Cela ne doit pas pour autant brider l’analyse, la prospective, la prise de parole. Il est déjà temps de poser les questions, d’anticiper et d’imaginer la suite !

TROUVER LE BON TEMPO ET DONNER DU SENS

Dans la configuration actuelle le risque premier serait celui du monologue or communiquer c’est d’abord dialoguer. Dialoguer pour garder le lien, s’enrichir les uns les autres, répondre aux vrais besoins de ses clients, dans le bon timing.

Plus que jamais il faut tendre à la créativité pour adapter les outils du dialogue et les utiliser avec équilibre. Malgré l’accélération permanente encore renforcée par la situation d’urgence sanitaire, le dialogue fécond a besoin d’un peu de temps.

Le temps consacré à rédiger dans l’urgence la énième newsletter ne pourrait-il pas être mis profit pour appeler un client, faire le point sur sa situation, imaginer demain avec lui, anticiper, innover toujours ?

Cet échange peut se faire autrement, à plus large échelle, via des enquêtes on line, un questionnaire personnalisé, une visio-conférence pour un groupe restreint de clients qui pourraient également utilement dialoguer entre eux.

Innover c’est, par exemple, imaginer des partenariats « task forces » avec d’autres métiers car plus que jamais nous aurons besoin de croiser les regards et les expertises.

On parle beaucoup du monde d’après, de toutes les leçons que nous devrions collectivement tirer de cette catastrophe, de tout ce que nous avons à réinventer ensemble.

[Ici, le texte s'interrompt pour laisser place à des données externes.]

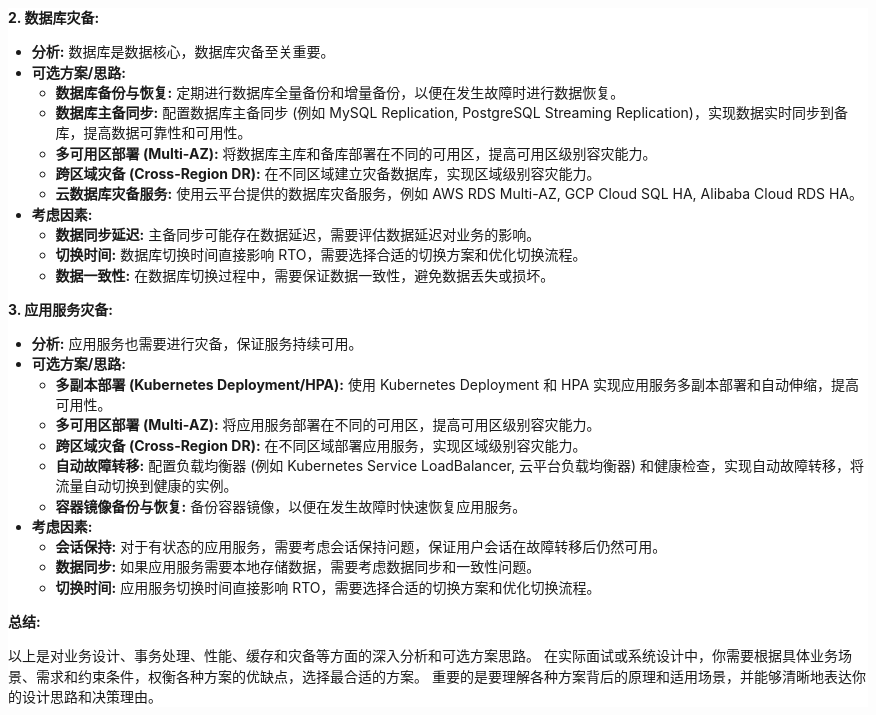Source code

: **2. 数据库灾备:**

* **分析:**  数据库是数据核心，数据库灾备至关重要。
* **可选方案/思路:**
    * **数据库备份与恢复:**  定期进行数据库全量备份和增量备份，以便在发生故障时进行数据恢复。
    * **数据库主备同步:**  配置数据库主备同步 (例如 MySQL Replication, PostgreSQL Streaming Replication)，实现数据实时同步到备库，提高数据可靠性和可用性。
    * **多可用区部署 (Multi-AZ):**  将数据库主库和备库部署在不同的可用区，提高可用区级别容灾能力。
    * **跨区域灾备 (Cross-Region DR):**  在不同区域建立灾备数据库，实现区域级别容灾能力。
    * **云数据库灾备服务:**  使用云平台提供的数据库灾备服务，例如 AWS RDS Multi-AZ, GCP Cloud SQL HA, Alibaba Cloud RDS HA。
* **考虑因素:**
    * **数据同步延迟:**  主备同步可能存在数据延迟，需要评估数据延迟对业务的影响。
    * **切换时间:**  数据库切换时间直接影响 RTO，需要选择合适的切换方案和优化切换流程。
    * **数据一致性:**  在数据库切换过程中，需要保证数据一致性，避免数据丢失或损坏。

**3. 应用服务灾备:**

* **分析:**  应用服务也需要进行灾备，保证服务持续可用。
* **可选方案/思路:**
    * **多副本部署 (Kubernetes Deployment/HPA):**  使用 Kubernetes Deployment 和 HPA 实现应用服务多副本部署和自动伸缩，提高可用性。
    * **多可用区部署 (Multi-AZ):**  将应用服务部署在不同的可用区，提高可用区级别容灾能力。
    * **跨区域灾备 (Cross-Region DR):**  在不同区域部署应用服务，实现区域级别容灾能力。
    * **自动故障转移:**  配置负载均衡器 (例如 Kubernetes Service LoadBalancer, 云平台负载均衡器) 和健康检查，实现自动故障转移，将流量自动切换到健康的实例。
    * **容器镜像备份与恢复:**  备份容器镜像，以便在发生故障时快速恢复应用服务。
* **考虑因素:**
    * **会话保持:**  对于有状态的应用服务，需要考虑会话保持问题，保证用户会话在故障转移后仍然可用。
    * **数据同步:**  如果应用服务需要本地存储数据，需要考虑数据同步和一致性问题。
    * **切换时间:**  应用服务切换时间直接影响 RTO，需要选择合适的切换方案和优化切换流程。

**总结:**

以上是对业务设计、事务处理、性能、缓存和灾备等方面的深入分析和可选方案思路。 在实际面试或系统设计中，你需要根据具体业务场景、需求和约束条件，权衡各种方案的优缺点，选择最合适的方案。  重要的是要理解各种方案背后的原理和适用场景，并能够清晰地表达你的设计思路和决策理由。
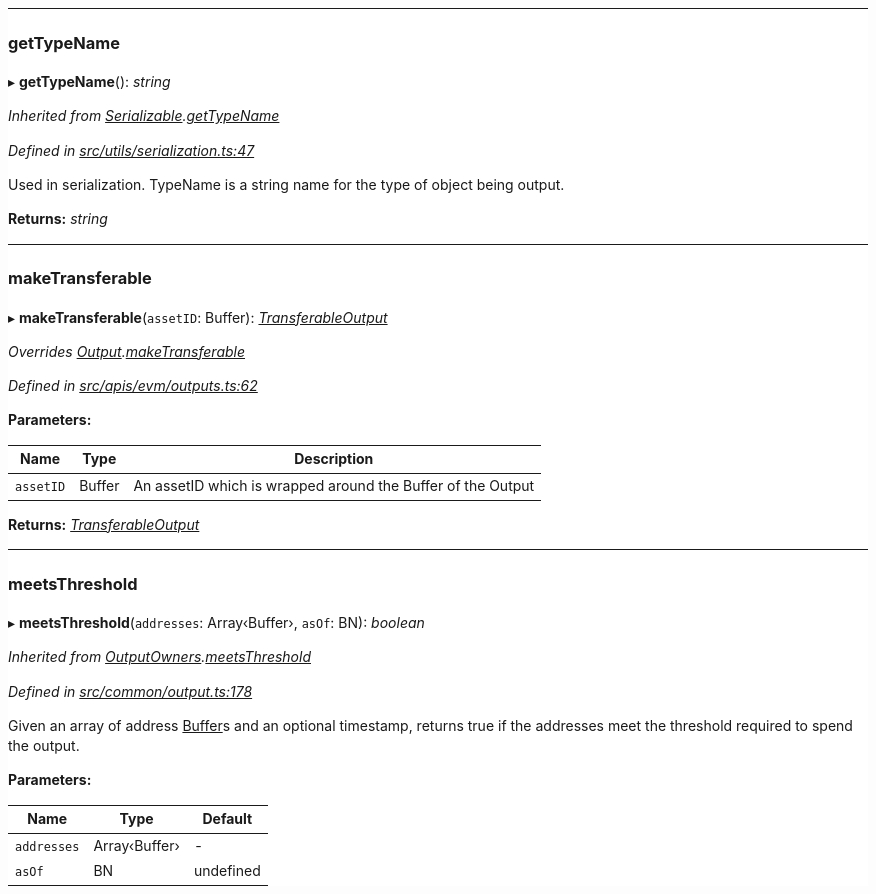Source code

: ___

###  getTypeName

▸ **getTypeName**(): *string*

*Inherited from [Serializable](utils_serialization.serializable.md).[getTypeName](utils_serialization.serializable.md#gettypename)*

*Defined in [src/utils/serialization.ts:47](https://github.com/ava-labs/avalanchejs/blob/40de7e6/src/utils/serialization.ts#L47)*

Used in serialization. TypeName is a string name for the type of object being output.

**Returns:** *string*

___

###  makeTransferable

▸ **makeTransferable**(`assetID`: Buffer): *[TransferableOutput](api_evm_outputs.transferableoutput.md)*

*Overrides [Output](common_output.output.md).[makeTransferable](common_output.output.md#abstract-maketransferable)*

*Defined in [src/apis/evm/outputs.ts:62](https://github.com/ava-labs/avalanchejs/blob/40de7e6/src/apis/evm/outputs.ts#L62)*

**Parameters:**

Name | Type | Description |
------ | ------ | ------ |
`assetID` | Buffer | An assetID which is wrapped around the Buffer of the Output  |

**Returns:** *[TransferableOutput](api_evm_outputs.transferableoutput.md)*

___

###  meetsThreshold

▸ **meetsThreshold**(`addresses`: Array‹Buffer›, `asOf`: BN): *boolean*

*Inherited from [OutputOwners](common_output.outputowners.md).[meetsThreshold](common_output.outputowners.md#meetsthreshold)*

*Defined in [src/common/output.ts:178](https://github.com/ava-labs/avalanchejs/blob/40de7e6/src/common/output.ts#L178)*

Given an array of address [Buffer](https://github.com/feross/buffer)s and an optional timestamp, returns true if the addresses meet the threshold required to spend the output.

**Parameters:**

Name | Type | Default |
------ | ------ | ------ |
`addresses` | Array‹Buffer› | - |
`asOf` | BN | undefined |
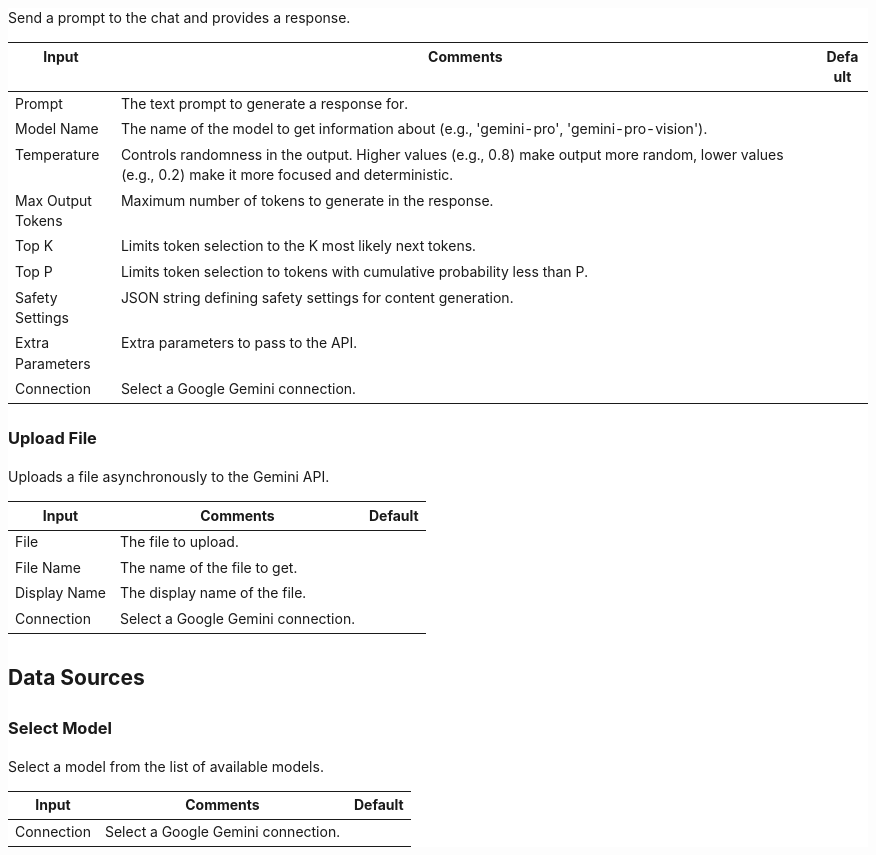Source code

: Send a prompt to the chat and provides a response.

| Input             | Comments                                                                                                                                               | Default |
| ----------------- | ------------------------------------------------------------------------------------------------------------------------------------------------------ | ------- |
| Prompt            | The text prompt to generate a response for.                                                                                                            |         |
| Model Name        | The name of the model to get information about (e.g., 'gemini-pro', 'gemini-pro-vision').                                                              |         |
| Temperature       | Controls randomness in the output. Higher values (e.g., 0.8) make output more random, lower values (e.g., 0.2) make it more focused and deterministic. |         |
| Max Output Tokens | Maximum number of tokens to generate in the response.                                                                                                  |         |
| Top K             | Limits token selection to the K most likely next tokens.                                                                                               |         |
| Top P             | Limits token selection to tokens with cumulative probability less than P.                                                                              |         |
| Safety Settings   | JSON string defining safety settings for content generation.                                                                                           |         |
| Extra Parameters  | Extra parameters to pass to the API.                                                                                                                   |         |
| Connection        | Select a Google Gemini connection.                                                                                                                     |         |

### Upload File

Uploads a file asynchronously to the Gemini API.

| Input        | Comments                           | Default |
| ------------ | ---------------------------------- | ------- |
| File         | The file to upload.                |         |
| File Name    | The name of the file to get.       |         |
| Display Name | The display name of the file.      |         |
| Connection   | Select a Google Gemini connection. |         |

## Data Sources

### Select Model

Select a model from the list of available models.

| Input      | Comments                           | Default |
| ---------- | ---------------------------------- | ------- |
| Connection | Select a Google Gemini connection. |         |
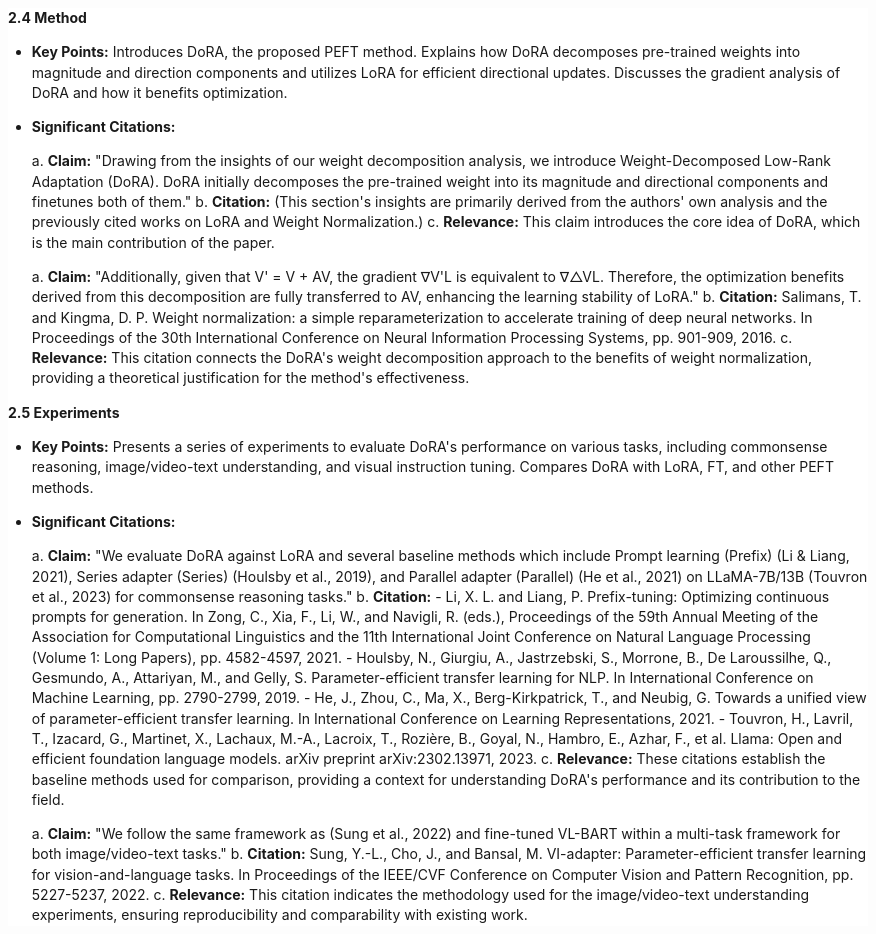 
**2.4 Method**

- **Key Points:** Introduces DoRA, the proposed PEFT method. Explains how DoRA decomposes pre-trained weights into magnitude and direction components and utilizes LoRA for efficient directional updates. Discusses the gradient analysis of DoRA and how it benefits optimization.
- **Significant Citations:**

    a. **Claim:** "Drawing from the insights of our weight decomposition analysis, we introduce Weight-Decomposed Low-Rank Adaptation (DoRA). DoRA initially decomposes the pre-trained weight into its magnitude and directional components and finetunes both of them."
    b. **Citation:** (This section's insights are primarily derived from the authors' own analysis and the previously cited works on LoRA and Weight Normalization.)
    c. **Relevance:** This claim introduces the core idea of DoRA, which is the main contribution of the paper.

    a. **Claim:** "Additionally, given that V' = V + AV, the gradient ∇V'L is equivalent to ∇△VL. Therefore, the optimization benefits derived from this decomposition are fully transferred to AV, enhancing the learning stability of LoRA."
    b. **Citation:** Salimans, T. and Kingma, D. P. Weight normalization: a simple reparameterization to accelerate training of deep neural networks. In Proceedings of the 30th International Conference on Neural Information Processing Systems, pp. 901-909, 2016.
    c. **Relevance:** This citation connects the DoRA's weight decomposition approach to the benefits of weight normalization, providing a theoretical justification for the method's effectiveness.


**2.5 Experiments**

- **Key Points:** Presents a series of experiments to evaluate DoRA's performance on various tasks, including commonsense reasoning, image/video-text understanding, and visual instruction tuning. Compares DoRA with LoRA, FT, and other PEFT methods.
- **Significant Citations:**

    a. **Claim:** "We evaluate DoRA against LoRA and several baseline methods which include Prompt learning (Prefix) (Li & Liang, 2021), Series adapter (Series) (Houlsby et al., 2019), and Parallel adapter (Parallel) (He et al., 2021) on LLaMA-7B/13B (Touvron et al., 2023) for commonsense reasoning tasks."
    b. **Citation:**
        - Li, X. L. and Liang, P. Prefix-tuning: Optimizing continuous prompts for generation. In Zong, C., Xia, F., Li, W., and Navigli, R. (eds.), Proceedings of the 59th Annual Meeting of the Association for Computational Linguistics and the 11th International Joint Conference on Natural Language Processing (Volume 1: Long Papers), pp. 4582-4597, 2021.
        - Houlsby, N., Giurgiu, A., Jastrzebski, S., Morrone, B., De Laroussilhe, Q., Gesmundo, A., Attariyan, M., and Gelly, S. Parameter-efficient transfer learning for NLP. In International Conference on Machine Learning, pp. 2790-2799, 2019.
        - He, J., Zhou, C., Ma, X., Berg-Kirkpatrick, T., and Neubig, G. Towards a unified view of parameter-efficient transfer learning. In International Conference on Learning Representations, 2021.
        - Touvron, H., Lavril, T., Izacard, G., Martinet, X., Lachaux, M.-A., Lacroix, T., Rozière, B., Goyal, N., Hambro, E., Azhar, F., et al. Llama: Open and efficient foundation language models. arXiv preprint arXiv:2302.13971, 2023.
    c. **Relevance:** These citations establish the baseline methods used for comparison, providing a context for understanding DoRA's performance and its contribution to the field.

    a. **Claim:** "We follow the same framework as (Sung et al., 2022) and fine-tuned VL-BART within a multi-task framework for both image/video-text tasks."
    b. **Citation:** Sung, Y.-L., Cho, J., and Bansal, M. VI-adapter: Parameter-efficient transfer learning for vision-and-language tasks. In Proceedings of the IEEE/CVF Conference on Computer Vision and Pattern Recognition, pp. 5227-5237, 2022.
    c. **Relevance:** This citation indicates the methodology used for the image/video-text understanding experiments, ensuring reproducibility and comparability with existing work.

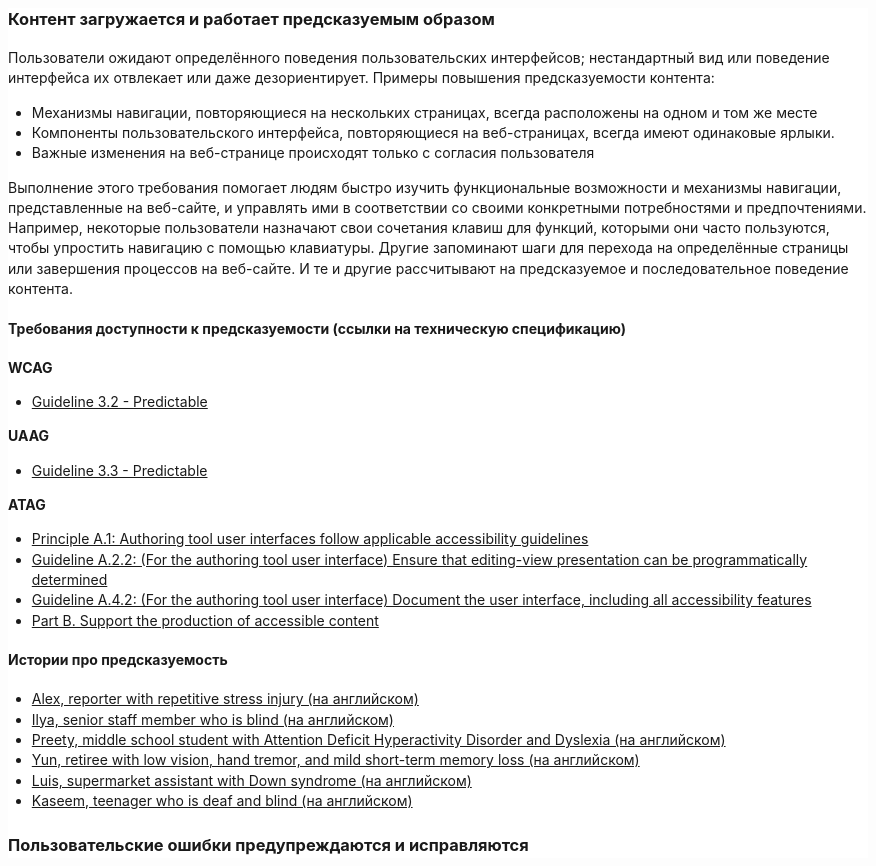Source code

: ### Контент загружается и работает предсказуемым образом

Пользователи ожидают определённого поведения пользовательских интерфейсов; нестандартный вид или поведение интерфейса их отвлекает или даже дезориентирует. Примеры повышения предсказуемости контента:

-   Механизмы навигации, повторяющиеся на нескольких страницах, всегда расположены на одном и том же месте
-   Компоненты пользовательского интерфейса, повторяющиеся на веб-страницах, всегда имеют одинаковые ярлыки.
-   Важные изменения на веб-странице происходят только с согласия пользователя

Выполнение этого требования помогает людям быстро изучить функциональные возможности и механизмы навигации, представленные на веб-сайте, и управлять ими в соответствии со своими конкретными потребностями и предпочтениями. Например, некоторые пользователи назначают свои сочетания клавиш для функций, которыми они часто пользуются, чтобы упростить навигацию с помощью клавиатуры. Другие запоминают шаги для перехода на определённые страницы или завершения процессов на веб-сайте. И те и другие рассчитывают на предсказуемое и последовательное поведение контента.

#### Требования доступности к предсказуемости (ссылки на техническую спецификацию)

**WCAG**

-   [Guideline 3.2 - Predictable](https://www.w3.org/WAI/WCAG21/quickref/#predictable)

**UAAG**

-   [Guideline 3.3 - Predictable](https://www.w3.org/TR/UAAG20/#gl-predictable-operation)

**ATAG**

-   [Principle A.1: Authoring tool user interfaces follow applicable accessibility guidelines](https://www.w3.org/TR/ATAG20/#principle_a1)
-   [Guideline A.2.2: (For the authoring tool user interface) Ensure that editing-view presentation can be programmatically determined](https://www.w3.org/TR/ATAG20/#gl_a22)
-   [Guideline A.4.2: (For the authoring tool user interface) Document the user interface, including all accessibility features](https://www.w3.org/TR/ATAG20/#gl_b42)
-   [Part B. Support the production of accessible content](https://www.w3.org/TR/ATAG20/#part_b)

#### Истории про предсказуемость

-   [Alex, reporter with repetitive stress injury (на английском)](/WAI/people-use-web/user-stories/#reporter)
-   [Ilya, senior staff member who is blind (на английском)](/WAI/people-use-web/user-stories/#accountant)
-   [Preety, middle school student with Attention Deficit Hyperactivity Disorder and Dyslexia (на английском)](/WAI/people-use-web/user-stories/#classroomstudent)
-   [Yun, retiree with low vision, hand tremor, and mild short-term memory loss (на английском)](/WAI/people-use-web/user-stories/#retiree)
-   [Luis, supermarket assistant with Down syndrome (на английском)](/WAI/people-use-web/user-stories/#supermarketassistant)
-   [Kaseem, teenager who is deaf and blind (на английском)](/WAI/people-use-web/user-stories/#teenager)

### Пользовательские ошибки предупреждаются и исправляются
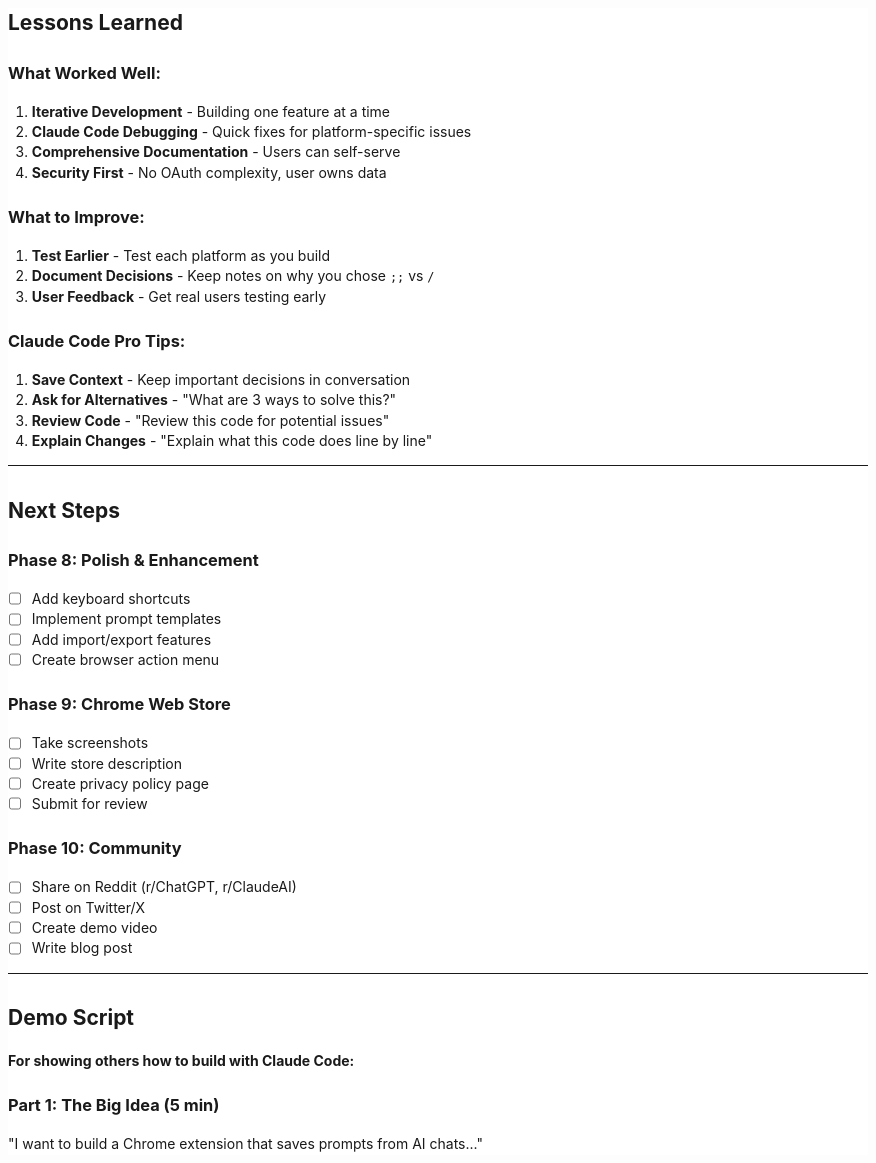 
## Lessons Learned

### What Worked Well:
1. **Iterative Development** - Building one feature at a time
2. **Claude Code Debugging** - Quick fixes for platform-specific issues
3. **Comprehensive Documentation** - Users can self-serve
4. **Security First** - No OAuth complexity, user owns data

### What to Improve:
1. **Test Earlier** - Test each platform as you build
2. **Document Decisions** - Keep notes on why you chose `;;` vs `/`
3. **User Feedback** - Get real users testing early

### Claude Code Pro Tips:
1. **Save Context** - Keep important decisions in conversation
2. **Ask for Alternatives** - "What are 3 ways to solve this?"
3. **Review Code** - "Review this code for potential issues"
4. **Explain Changes** - "Explain what this code does line by line"

---

## Next Steps

### Phase 8: Polish & Enhancement
- [ ] Add keyboard shortcuts
- [ ] Implement prompt templates
- [ ] Add import/export features
- [ ] Create browser action menu

### Phase 9: Chrome Web Store
- [ ] Take screenshots
- [ ] Write store description
- [ ] Create privacy policy page
- [ ] Submit for review

### Phase 10: Community
- [ ] Share on Reddit (r/ChatGPT, r/ClaudeAI)
- [ ] Post on Twitter/X
- [ ] Create demo video
- [ ] Write blog post

---

## Demo Script

**For showing others how to build with Claude Code:**

### Part 1: The Big Idea (5 min)
"I want to build a Chrome extension that saves prompts from AI chats..."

Les sceptiques se font déjà entendre, les philosophes, économistes, éditorialistes également, participant tous à la fois de la cacophonie ambiante et du foisonnement d’idées prometteuses ou utopiques.

Le droit est structurant pour l’économie et la société, les cabinets d’avocats doivent être parties prenantes de ces réflexions, pour leurs clients mais aussi pour eux-mêmes !

C’est sans doute le moment de se pencher vraiment sur sa raison d’être que la crise va peut-être éclairer d’un jour nouveau et de questionner vraiment sa RSE.

Les communicants ont aussi leur part à prendre dans ces réflexions en imaginant des séquences et outils avant tout utiles et en inscrivant leur action dans une démarche réfléchie et riche de sens pour soi et les autres.